▶ [DATASET RECORDS]:
------------

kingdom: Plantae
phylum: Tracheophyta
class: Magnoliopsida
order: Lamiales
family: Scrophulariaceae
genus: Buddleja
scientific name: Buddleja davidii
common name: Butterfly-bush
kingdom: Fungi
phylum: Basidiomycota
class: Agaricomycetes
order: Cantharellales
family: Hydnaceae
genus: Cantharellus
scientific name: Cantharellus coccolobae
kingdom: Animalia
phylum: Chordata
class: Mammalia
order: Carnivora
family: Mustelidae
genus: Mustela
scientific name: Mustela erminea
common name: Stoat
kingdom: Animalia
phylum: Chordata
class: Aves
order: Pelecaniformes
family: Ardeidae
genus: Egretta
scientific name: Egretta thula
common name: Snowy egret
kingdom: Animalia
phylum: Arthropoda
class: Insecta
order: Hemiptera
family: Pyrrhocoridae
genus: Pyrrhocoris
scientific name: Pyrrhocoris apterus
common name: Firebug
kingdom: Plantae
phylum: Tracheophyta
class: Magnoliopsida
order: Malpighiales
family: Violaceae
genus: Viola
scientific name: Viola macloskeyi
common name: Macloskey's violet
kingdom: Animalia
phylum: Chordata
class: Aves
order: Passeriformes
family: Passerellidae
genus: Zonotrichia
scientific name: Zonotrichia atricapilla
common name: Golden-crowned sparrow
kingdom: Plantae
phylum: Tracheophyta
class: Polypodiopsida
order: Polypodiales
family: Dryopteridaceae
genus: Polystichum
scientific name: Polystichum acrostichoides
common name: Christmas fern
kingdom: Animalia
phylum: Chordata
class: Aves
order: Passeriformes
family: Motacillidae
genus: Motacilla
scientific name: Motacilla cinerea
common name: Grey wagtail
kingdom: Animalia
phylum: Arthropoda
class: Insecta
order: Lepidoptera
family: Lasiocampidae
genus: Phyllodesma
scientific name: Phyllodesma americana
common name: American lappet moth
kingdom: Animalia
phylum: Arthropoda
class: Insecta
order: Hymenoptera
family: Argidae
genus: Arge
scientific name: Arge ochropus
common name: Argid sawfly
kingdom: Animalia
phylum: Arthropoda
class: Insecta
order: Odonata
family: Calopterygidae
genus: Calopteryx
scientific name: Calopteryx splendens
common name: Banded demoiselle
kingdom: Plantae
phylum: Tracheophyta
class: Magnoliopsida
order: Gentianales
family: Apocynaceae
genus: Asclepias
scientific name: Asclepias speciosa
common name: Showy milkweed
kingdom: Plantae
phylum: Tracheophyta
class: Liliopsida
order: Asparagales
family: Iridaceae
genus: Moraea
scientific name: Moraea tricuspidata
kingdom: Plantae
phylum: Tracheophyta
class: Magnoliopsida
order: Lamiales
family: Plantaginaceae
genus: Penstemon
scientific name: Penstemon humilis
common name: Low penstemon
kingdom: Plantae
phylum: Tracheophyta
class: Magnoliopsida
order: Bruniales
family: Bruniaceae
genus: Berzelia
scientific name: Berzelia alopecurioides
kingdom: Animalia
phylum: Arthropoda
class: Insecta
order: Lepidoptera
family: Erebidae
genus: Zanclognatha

------------

Render everything from the first line of the rows down to the line containing "scientific name: Egretta thula", both included, as a Markdown table with the columns No. and Entry. Number each line and leave out blank lines.

▶ [THE REPLY]:
| No. | Entry |
|---|---|
| 1 | kingdom: Plantae |
| 2 | phylum: Tracheophyta |
| 3 | class: Magnoliopsida |
| 4 | order: Lamiales |
| 5 | family: Scrophulariaceae |
| 6 | genus: Buddleja |
| 7 | scientific name: Buddleja davidii |
| 8 | common name: Butterfly-bush |
| 9 | kingdom: Fungi |
| 10 | phylum: Basidiomycota |
| 11 | class: Agaricomycetes |
| 12 | order: Cantharellales |
| 13 | family: Hydnaceae |
| 14 | genus: Cantharellus |
| 15 | scientific name: Cantharellus coccolobae |
| 16 | kingdom: Animalia |
| 17 | phylum: Chordata |
| 18 | class: Mammalia |
| 19 | order: Carnivora |
| 20 | family: Mustelidae |
| 21 | genus: Mustela |
| 22 | scientific name: Mustela erminea |
| 23 | common name: Stoat |
| 24 | kingdom: Animalia |
| 25 | phylum: Chordata |
| 26 | class: Aves |
| 27 | order: Pelecaniformes |
| 28 | family: Ardeidae |
| 29 | genus: Egretta |
| 30 | scientific name: Egretta thula |